Earlier this week news outlets reported on the New Democracy government’s concerns the third wave of coronavirus might be fueled by a stopgap COVID-19 strategy. The administration has had to do a balancing act to keep the country’s economy afloat, while at the same time pushing back COVID cases.
A recent easing of health measures, the perilously slow vaccine campaign, and new variants of the coronavirus from the United Kingdom and South Africa have put the administration in an untenable fix. In Athens, in particular, the case counts rose almost immediately once the government eased restrictions on shopping.
Meanwhile, Greece’s hammered National Health System (ESY) is in no position for another wave of infections. Kathimerini reported decently Health Ministry officials seeing 50-80 hospitalizations a day in Attica and 550 Intensive Care Unit beds with ventilators being used, a jump of 95 in a week as of Feb. 1.
Also, in a recent teleconference with Health Minister Vassilis Kikilias, his deputy Vassilis Kontozamanis, Health Ministry Secretary-General for Primary Healthcare Marios Themistokleous, General Secretary of Health Services Ioannis Kotsiopoulos, and the President of Greece’s ambulance service, Nikos Papaefstathiou, the potential for a third wave and reactions were discussed.
The resulting decision was to create a new operational plan to increase the capacity of hospitals for the treatment of COVID-19, perhaps even including using private hospitals to ease the pressure. According to the Kathimerini story, that plan is modeled on the one followed in Thessaloniki, where during the second wave, ICU units had a 400 percent increase in admissions, although private facilities in Greece’s second-largest city were used then.
On the vaccine front, as of Feb. 1, another 21,841 vaccinations were conducted, bringing the total to 290,947. This is way behind the schedule, but officials say another 90,000 doses coming from US pharmaceutical companies Pfizer and Moderna.
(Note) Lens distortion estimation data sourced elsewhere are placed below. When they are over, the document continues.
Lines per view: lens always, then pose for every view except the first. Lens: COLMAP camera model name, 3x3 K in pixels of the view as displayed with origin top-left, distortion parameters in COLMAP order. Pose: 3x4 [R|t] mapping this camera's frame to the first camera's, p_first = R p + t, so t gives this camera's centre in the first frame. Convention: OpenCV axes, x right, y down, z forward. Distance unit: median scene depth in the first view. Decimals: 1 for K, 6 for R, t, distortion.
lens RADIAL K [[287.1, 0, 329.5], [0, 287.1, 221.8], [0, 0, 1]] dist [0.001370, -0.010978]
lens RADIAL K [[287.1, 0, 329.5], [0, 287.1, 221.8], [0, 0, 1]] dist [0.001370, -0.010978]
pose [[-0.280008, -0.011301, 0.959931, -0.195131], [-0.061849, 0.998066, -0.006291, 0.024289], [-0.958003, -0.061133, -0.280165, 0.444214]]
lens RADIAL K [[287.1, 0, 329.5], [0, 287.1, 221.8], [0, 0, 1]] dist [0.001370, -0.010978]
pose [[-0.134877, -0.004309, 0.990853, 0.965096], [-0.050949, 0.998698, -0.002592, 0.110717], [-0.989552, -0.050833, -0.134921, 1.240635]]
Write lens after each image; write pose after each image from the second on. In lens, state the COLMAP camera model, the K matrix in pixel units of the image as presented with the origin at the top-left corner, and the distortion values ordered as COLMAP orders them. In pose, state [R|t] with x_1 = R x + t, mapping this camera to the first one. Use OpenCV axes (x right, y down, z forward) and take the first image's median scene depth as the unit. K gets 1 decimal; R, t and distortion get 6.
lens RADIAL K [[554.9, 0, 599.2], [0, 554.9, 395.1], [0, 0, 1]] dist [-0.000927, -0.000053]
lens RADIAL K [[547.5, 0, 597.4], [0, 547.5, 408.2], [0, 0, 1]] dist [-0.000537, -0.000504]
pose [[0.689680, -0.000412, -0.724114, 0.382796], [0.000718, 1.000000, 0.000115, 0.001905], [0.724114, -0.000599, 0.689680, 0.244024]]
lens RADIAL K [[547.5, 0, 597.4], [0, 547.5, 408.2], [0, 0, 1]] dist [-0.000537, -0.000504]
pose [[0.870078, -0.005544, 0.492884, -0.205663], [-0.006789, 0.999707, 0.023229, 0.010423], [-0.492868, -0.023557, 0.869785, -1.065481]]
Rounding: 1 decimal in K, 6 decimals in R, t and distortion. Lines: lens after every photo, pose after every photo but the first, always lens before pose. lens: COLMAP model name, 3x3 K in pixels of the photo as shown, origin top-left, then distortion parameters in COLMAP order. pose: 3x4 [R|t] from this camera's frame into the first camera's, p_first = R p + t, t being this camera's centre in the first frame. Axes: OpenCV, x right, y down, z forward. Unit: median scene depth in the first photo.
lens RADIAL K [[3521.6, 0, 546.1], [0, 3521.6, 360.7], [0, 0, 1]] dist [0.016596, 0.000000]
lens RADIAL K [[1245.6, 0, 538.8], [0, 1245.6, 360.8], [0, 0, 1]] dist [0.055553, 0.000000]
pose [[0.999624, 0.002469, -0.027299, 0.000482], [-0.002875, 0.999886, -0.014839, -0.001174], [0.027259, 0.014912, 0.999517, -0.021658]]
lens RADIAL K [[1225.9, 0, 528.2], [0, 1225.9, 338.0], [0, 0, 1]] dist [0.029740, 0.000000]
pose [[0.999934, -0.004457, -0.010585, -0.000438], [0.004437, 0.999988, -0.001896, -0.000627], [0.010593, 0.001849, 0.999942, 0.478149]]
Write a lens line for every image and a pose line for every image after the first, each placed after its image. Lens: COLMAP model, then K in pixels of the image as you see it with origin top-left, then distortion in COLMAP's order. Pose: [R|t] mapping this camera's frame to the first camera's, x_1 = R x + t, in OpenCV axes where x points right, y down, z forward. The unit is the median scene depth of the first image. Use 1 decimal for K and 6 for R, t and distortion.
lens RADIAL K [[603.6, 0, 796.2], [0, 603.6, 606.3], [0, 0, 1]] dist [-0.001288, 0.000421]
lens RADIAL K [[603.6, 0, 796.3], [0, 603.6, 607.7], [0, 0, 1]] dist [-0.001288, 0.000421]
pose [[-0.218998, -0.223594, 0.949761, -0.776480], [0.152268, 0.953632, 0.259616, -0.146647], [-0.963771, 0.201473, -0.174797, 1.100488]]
The government claims a total of more than 1,650,000 vaccines will be given by the end of March. Some 410,000 doses of the AstraZeneca vaccine from the United Kingdom will come by the end of February and another 540,000 doses by the end of March.
That is still far short of the goal to inoculate 70 percent of the population of 10.5 million, or 7.35 million people that health officials said is needed to begin to control the pandemic sometime this year.
Meanwhile, new cases of COVID-19 exploded yesterday with 1,261 cases reported. This was an uptick of 718 more than the 543 cases reported on Monday. 22 more people succumbed to the deadly disease in a 24 hour period, as well. The vast majority of cases are being recorded in Attica.